A command can end with alignment options, each of which will be discussed in detail later, in Vim dictionary format.

  • :EasyAlign * /[:;]\+/ { 'stick_to_left': 1, 'left_margin': 0 }

stick_to_left of 1 means that the matched delimiter should be positioned right next to the preceding token, and left_margin of 0 removes the margin on the left. So we get:

apple;: banana::   cake
data;;  exchange:; format

You don't have to write complete names as long as they're distinguishable.

  • :EasyAlign * /[:;]\+/ { 'stl': 1, 'l': 0 }

You can even omit spaces between the arguments.

  • :EasyAlign*/[:;]\+/{'s':1,'l':0}

Nice. But let's make it even shorter. Option values can be written in shorthand notation.

  • :EasyAlign*/[:;]\+/<l0

The following table summarizes the shorthand notation.

Option Expression
filter [gv]/.*/
left_margin l[0-9]+
right_margin r[0-9]+
stick_to_left < or >
ignore_unmatched iu[01]
ignore_groups ig\[.*\]
align a[lrc*]*
delimiter_align d[lrc]
indentation i[ksdn]

Partial alignment in blockwise-visual mode

In blockwise-visual mode (CTRL-V), EasyAlign command aligns only the selected text in the block, instead of the whole lines in the range.

Consider the following case where you want to align text around => operators.

my_hash = { :a => 1,
            :aa => 2,
            :aaa => 3 }

In non-blockwise visual mode (v / V), <Enter>= won't work since the assignment operator in the first line gets in the way. So we instead enter blockwise-visual mode (CTRL-V), and select the text around => operators, then press <Enter>=.

my_hash = { :a   => 1,
            :aa  => 2,
            :aaa => 3 }

However, in this case, we don't really need blockwise visual mode since the same can be easily done using the negative N-th parameter: <Enter>-=

Alignment options

List of options

Option Type Default Description
filter string Line filtering expression: g/../ or v/../
left_margin number 1 Number of spaces to attach before delimiter
left_margin string ' ' String to attach before delimiter
right_margin number 1 Number of spaces to attach after delimiter
right_margin string ' ' String to attach after delimiter
stick_to_left boolean 0 Whether to position delimiter on the left-side
ignore_groups list ['String', 'Comment'] Delimiters in these syntax highlight groups are ignored
ignore_unmatched boolean 1 Whether to ignore lines without matching delimiter
indentation string k Indentation method (keep, deep, shallow, none)
delimiter_align string r Determines how to align delimiters of different lengths
align string l Alignment modes for multiple occurrences of delimiters

There are 4 ways to set alignment options (from lowest precedence to highest):

  1. Some option values can be set with corresponding global variables
  2. Option values can be specified in the definition of each alignment rule
  3. Option values can be given as arguments to :EasyAlign command
  4. Option values can be set in interactive mode using special shortcut keys
Option name Shortcut key Abbreviated Global variable
filter CTRL-F [gv]/.*/
left_margin CTRL-L l[0-9]+
right_margin CTRL-R r[0-9]+
stick_to_left <Left>, <Right> < or >
ignore_groups CTRL-G ig\[.*\] g:easy_align_ignore_groups
ignore_unmatched CTRL-U iu[01] g:easy_align_ignore_unmatched
indentation CTRL-I i[ksdn] g:easy_align_indentation
delimiter_align CTRL-D d[lrc] g:easy_align_delimiter_align
align CTRL-A a[lrc*]*

Filtering lines

With filter option, you can align lines that only match or do not match a given pattern. There are several ways to set the pattern.
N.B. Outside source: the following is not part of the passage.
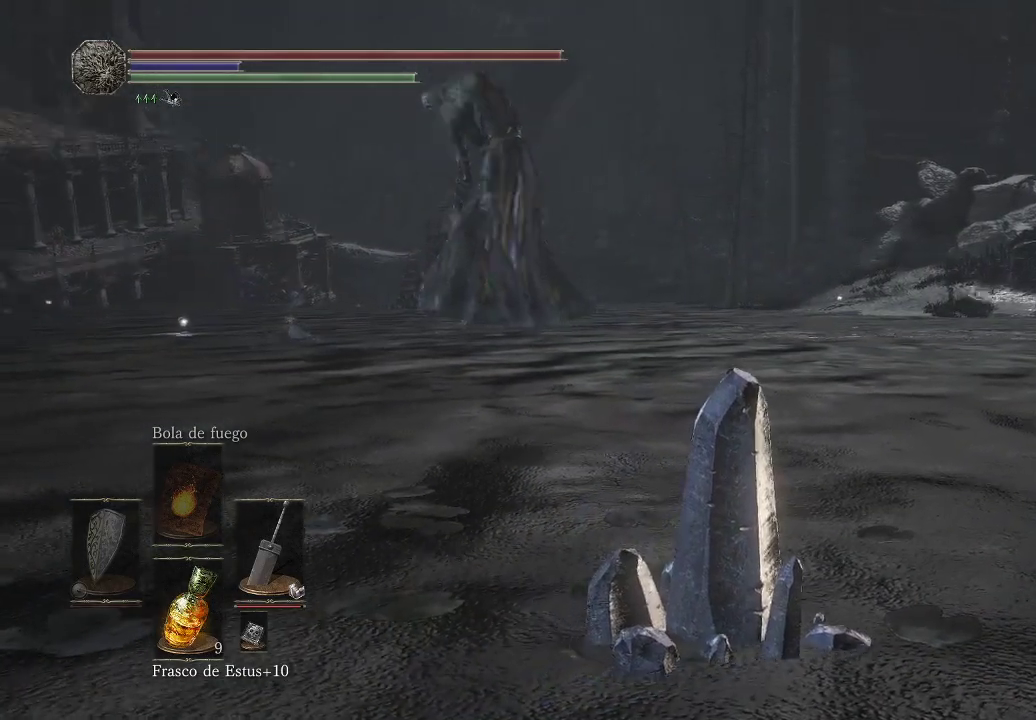
{"buttons": [], "left_stick": "up-right", "right_stick": "center", "events": [[217, "right_stick", "center"]]}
  1. Press CTRL-F in interactive mode and type in g/pat/ or v/pat/
  2. In command-line, it can be written in dictionary format: {'filter': 'g/pat/'}
  3. Or in shorthand notation: g/pat/ or v/pat/

(You don't need to escape '/'s in the regular expression)
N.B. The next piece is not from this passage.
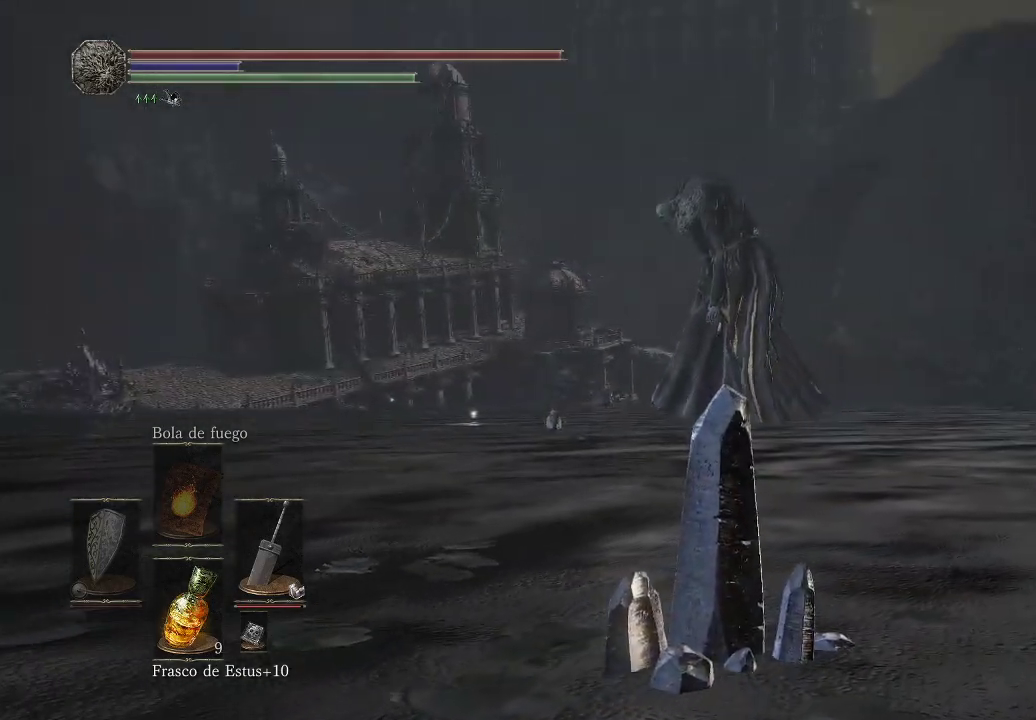
{"buttons": [], "left_stick": "up-right", "right_stick": "left", "events": [[217, "right_stick", "left"]]}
" Start interactive mode with filter option set to g/hello/
EasyAlign g/hello/

" Start live interactive mode with filter option set to v/goodbye/
LiveEasyAlign v/goodbye/

" Align the lines with 'hi' around the first colons

Ignoring delimiters in comments or strings

EasyAlign can be configured to ignore delimiters in certain syntax highlight groups, such as code comments or strings. By default, delimiters that are highlighted as code comments or strings are ignored.

" Default:
"   If a delimiter is in a highlight group whose name matches
"   any of the following regular expressions, it will be ignored.
let g:easy_align_ignore_groups = ['Comment', 'String']

For example, the following paragraph

  # Quantity of apples: 1
  apple: 1,
  # Quantity of bananas: 2
  bananas: 2,
  # Quantity of grape:fruits: 3
  'grape:fruits': 3

becomes as follows on <Enter>: (or :EasyAlign:)

  # Quantity of apples: 1
  apple:          1,
  # Quantity of bananas: 2
  bananas:        2,
  # Quantity of grape:fruits: 3
  'grape:fruits': 3

Naturally, this feature only works when syntax highlighting is enabled.

You can change the default rule by using one of these 4 methods.

  1. Press CTRL-G in interactive mode to switch groups
  2. Define global g:easy_align_ignore_groups list
  3. Define a custom rule in g:easy_align_delimiters with ignore_groups option
  4. Provide ignore_groups option to :EasyAlign command. e.g. :EasyAlign:ig[]

For example if you set ignore_groups option to be an empty list, you get

  # Quantity of apples:  1
  apple:                 1,
  # Quantity of bananas: 2
  bananas:               2,
  # Quantity of grape:   fruits: 3
  'grape:                fruits': 3

If a pattern in ignore_groups is prepended by a !, it will have the opposite meaning. For instance, if ignore_groups is given as ['!Comment'], delimiters that are not highlighted as Comment will be ignored during the alignment.

To make ignore_groups work, and to debug the related issues, it is useful to know which highlight group a certain location in a file belongs to. A special function exists for this purpose, returning exactly the name of the highlight group that is used by the easy align plugin.

" Highlight group name of the cursor position
echo easy_align#get_highlight_group_name()

" Highlight group name of the line 10, column 20
echo easy_align#get_highlight_group_name(10, 20)

Ignoring unmatched lines

ignore_unmatched option determines how EasyAlign command processes lines that do not have N-th delimiter.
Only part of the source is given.